Many option traders are befuddled by the notion of “theoretical value.” The term “theoretical” is imposing, as are the calculations needed to derive the theoretical value. Many traders ask how the theoretical value can be so low (or so high) if the underlying is poised, under some hypothesis they may embrace, to make a large move up (or down).

Suppose stock XYZ is selling for $50, a call on XYZ with strike price 50 is expiring in five trading days, and the historical volatility of XYZ is 30%. How much is that call worth? Using the Black-Scholes formula, you will find that it is not worth very much, around $0.87.

Suppose, however, you have knowledge of a bulletproof takeover offer paying $70 a share for XYZ stock that will be made public two days from now. How much is the call worth to you?

The call obviously is worth far more than .87 cents–in fact, its value is close to $20. Assuming you are absolutely confident about your information, you would certainly pay $10 for the right to purchase XYZ anytime in the next week for $50, and would probably pay $15, perhaps even $17 or $18, or maybe even $19.

So you would assign a value to this call far greater than would Fisher Black and Myron Scholes. Who would be right? Assuming your information is correct, you would certainly be right. But given the information available to them, Black and Scholes would also be right. Let’s see how that can be.

Say I have just tossed a coin and looked at the result. I see heads. I ask you to tell me the chance that the coin has come up heads, but I don’t allow you to look at the coin. Your best estimate of the chance the coin is showing heads is 1/2, meaning that if you guess heads every time we perform this little experiment you will be right about half the time.

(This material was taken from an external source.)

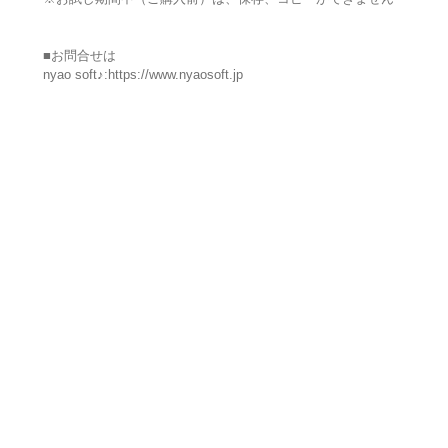
■お問合せは
nyao soft♪:https://www.nyaosoft.jp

However, for me the probability of heads for is not 1/2, but rather 1; and if my toss had turned up tails, it would be 0. A probability is merely a numerical measure of your uncertainty; your measure equals 1/2 and mine equals 1. And we are both right, meaning that if we perform this little experiment many times, in the long run the results will be consistent with these numbers–I will always be right, and you will be right 50% of the time.

The Black-Scholes model, which is widely used to evaluate options, is a market-neutral model. It does not presume to know what the market is going to do, and so it takes a neutral stance. And it assigns a very low probability to the event that XYZ will close at or above $70 in one week. And the conglomerate of low probabilities assigned to prices far away from today’s price of $50 causes the model to arrive at a value of only $0.87. Value is in the eye of the beholder and is a function of his or her information.